■ Task instructions
With pictures excluded, retype exactly every line from the one containing "Efficiency, 0.00051998: 0.52 -> 0.6" to the end of the records below.

──────── Data to examine ────────

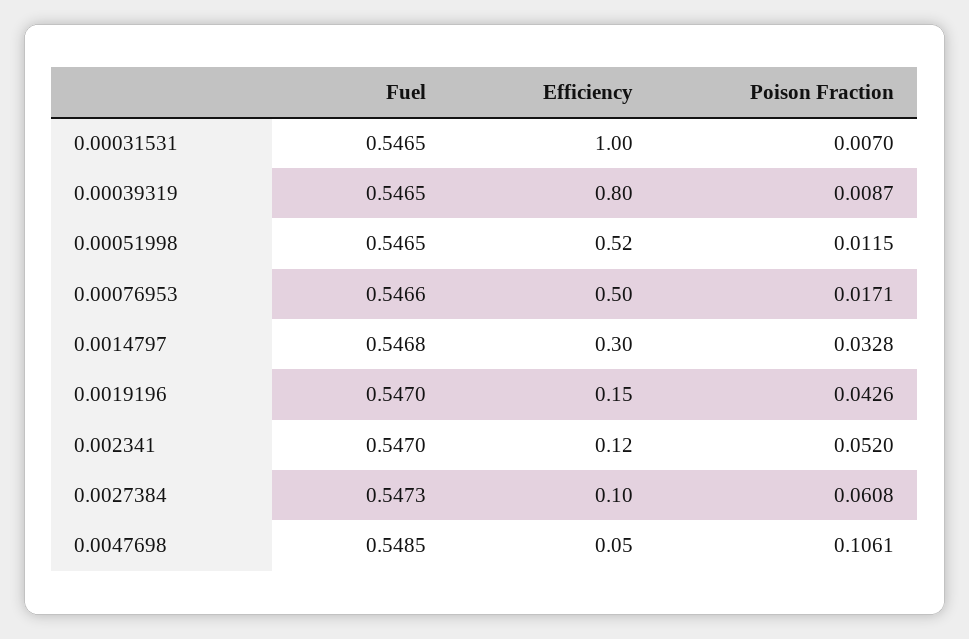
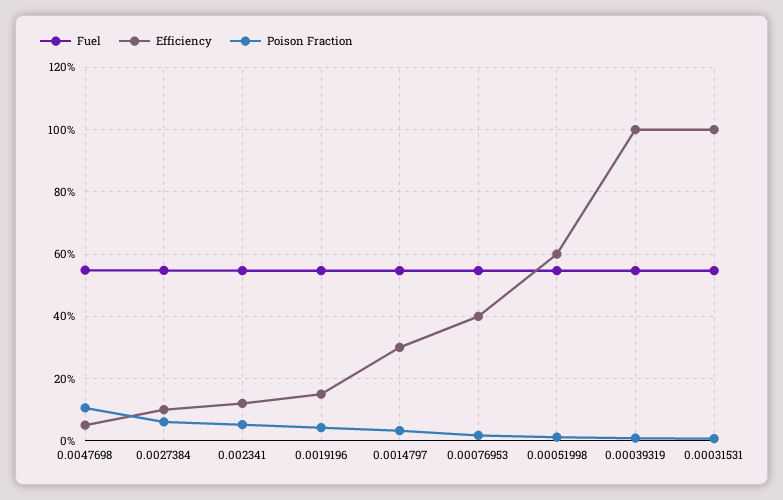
Efficiency, 0.00039319: 0.8 -> 1
Efficiency, 0.00051998: 0.52 -> 0.6
Efficiency, 0.00076953: 0.5 -> 0.4

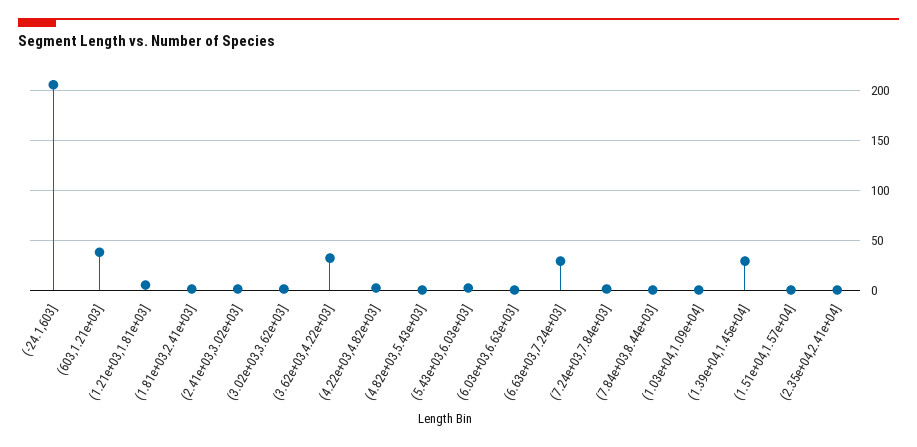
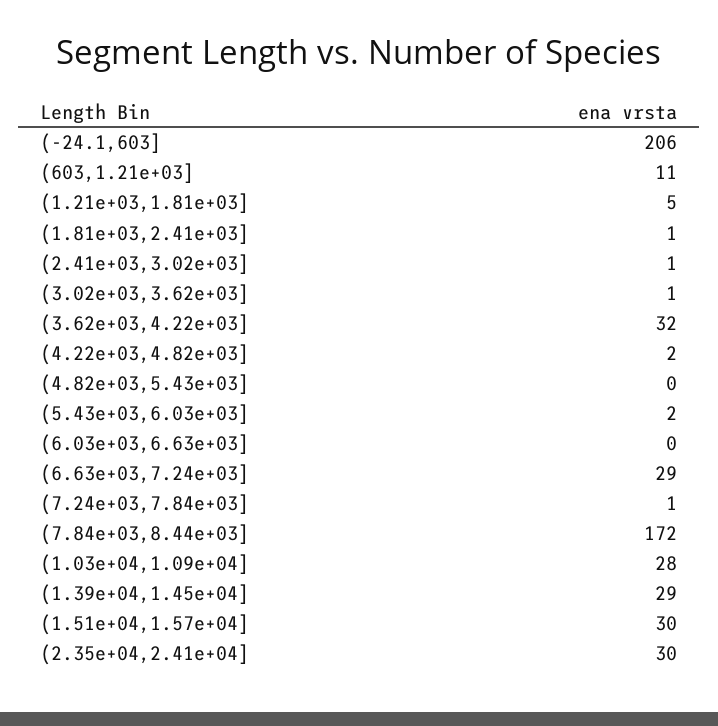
(603,1.21e+03]: 40 -> 11
(7.84e+03,8.44e+03]: 0 -> 172
(1.03e+04,1.09e+04]: 0 -> 28
(1.51e+04,1.57e+04]: 0 -> 30
(2.35e+04,2.41e+04]: 0 -> 30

────────

■ Problem solution
Efficiency, 0.00051998: 0.52 -> 0.6
Efficiency, 0.00076953: 0.5 -> 0.4

(603,1.21e+03]: 40 -> 11
(7.84e+03,8.44e+03]: 0 -> 172
(1.03e+04,1.09e+04]: 0 -> 28
(1.51e+04,1.57e+04]: 0 -> 30
(2.35e+04,2.41e+04]: 0 -> 30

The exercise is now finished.